MS acredita que vacina do HPV pode não ter perigo na dose

Pais dizem que vítimas começaram a ter sintomas após a vacina

Os integrantes do Ministério Público (MP), Governo do Estado, Prefeitura de Rio Branco, Ministério da Saúde (MP) e outras autoridades nacionais e internacionais se reuniram na manhã desta quinta-feira (28) no prédio do Ministério Público para esclarecer o assunto sobre a vacina do HPV e os sintomas apresentados.

O evento contou com a participação, por videoconferência, dos médicos da Universidade de São Paulo (USP), que avaliaram cerca de 12 meninas acreanas que apresentaram reações logo após tomar a vacina.

Os pais dessas adolescentes, revoltados por não terem sido convidadas para essa reunião, os protestavam do lado de fora. “Já que a USP está participando dessa reunião o mínimo era uma das 12 mães estarem presentes para verificar o diagnóstico”, disse a mãe de uma paciente, Bruna Lita.

Essas famílias alegam que essas meninas e meninos apresentaram sintomas como crises convulsivas, sangramento nasal, perda de movimentos, depressão, além de outros problemas de saúde, logo após tomar a vacina.

Na reunião, os médicos da USP informaram que os exames realizados apontaram um diagnóstico, a Crise Não Epiléptica Psicogênica (Cenep). “Não são de natureza biológica entre a vacina e essa doença.
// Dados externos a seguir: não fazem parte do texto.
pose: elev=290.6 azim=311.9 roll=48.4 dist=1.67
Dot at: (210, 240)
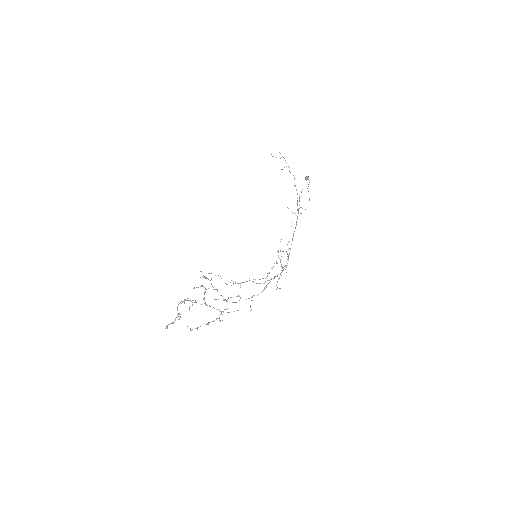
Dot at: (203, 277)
A vacina, no entanto, foi um gatilho para o desencadeamento dos sintomas nos quais os pacientes já eram vulneráveis”, afirmou o médico da USP, Renato luiz Marchetti.
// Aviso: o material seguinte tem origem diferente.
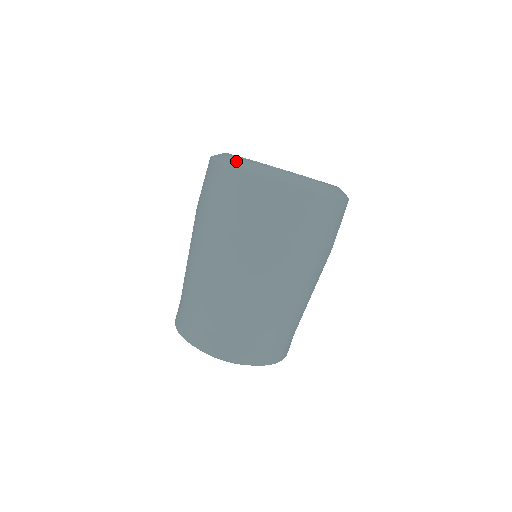
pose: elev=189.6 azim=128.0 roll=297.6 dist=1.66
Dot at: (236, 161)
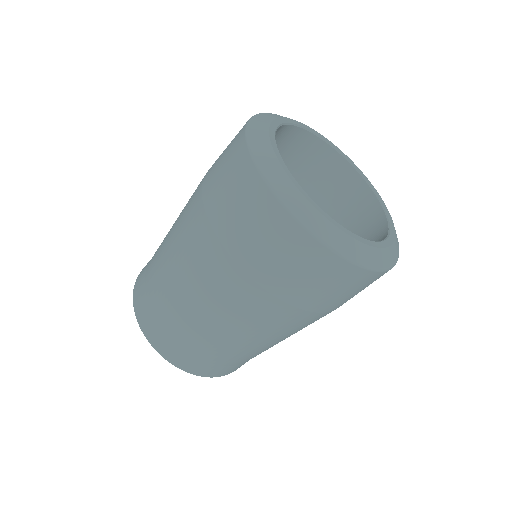
Dot at: (300, 207)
Diante disso, o Ministério da Saúde explica que a vacina pode apenas ter desencadeado esses sintomas, mas que não é a causa deles, e por isso, acredita que não há perigo na dose. “Esse diagnóstico é importante, mas não está relacionado especificamente com a vacina do HPV, foi relacionado ao ato de vacinação propriamente dito, mas não com a vacina, então, é segura e pode ser liberada para as crianças e para os adolescentes”, ressaltou o representante do Ministério da Sáude, Julio Croda.

A representante da Organização Pan-Americana de Saúde (OPAS), explica que mais de 300 milhões de doses da vacina contra o HPV já foram aplicadas no mundo. Casos semelhantes a esses do Acre já foram registrados em outros países, mas mesmo assim, a OPAS disse que não há relação entre os sintomas apresentados e a vacina.

“Nossa região nos Estados Unidos desde 2006 é sistematicamente aplicada e também como no Brasil aplicada em meninos e meninas. A Europa, praticamente, inteira também já aplica essa vacina, e nós temos um exemplo muito bem sucedido na Austrália que foi um dos primeiros países a introduzir em 2006 e que tem feito estudos sistemáticos mostrando que está diminuindo o câncer cervico uterino”, explicou a representante da OPAS, Maria Tereza Oliveira.

O estado já recebeu 82 notificações de pacientes nessas condições. Com o diagnóstico dado pelos médicos, o foco agora é realizar um tratamento voltado ao Cenep. “No início não tínhamos diagnóstico nenhum, mas elas estavam sofrendo com isso e nós precisávamos chegar a algum diagnostico, então, essa equipe foi montada, esse fluxo inicial foi feito até se chegar em um diagnóstico, não quer dizer que agora elas não vão ser acompanhadas até porque agora elas precisam ser tratadas”, falou a representante da Sesacre, Paula Mariano.

O Ministério Público deve continuar acompanhando essas informações. “ O Ministério da Saúde se fez presente juntamente com a Organização Pan-Americana de Saúde e com as Secretarias de Saúde dos municípios e do estado nós proporemos as definições dos fluxos de atendimentos para o possível amparo”, concluiu o promotor de justiça do MP/AC, Gláucio Oshiro.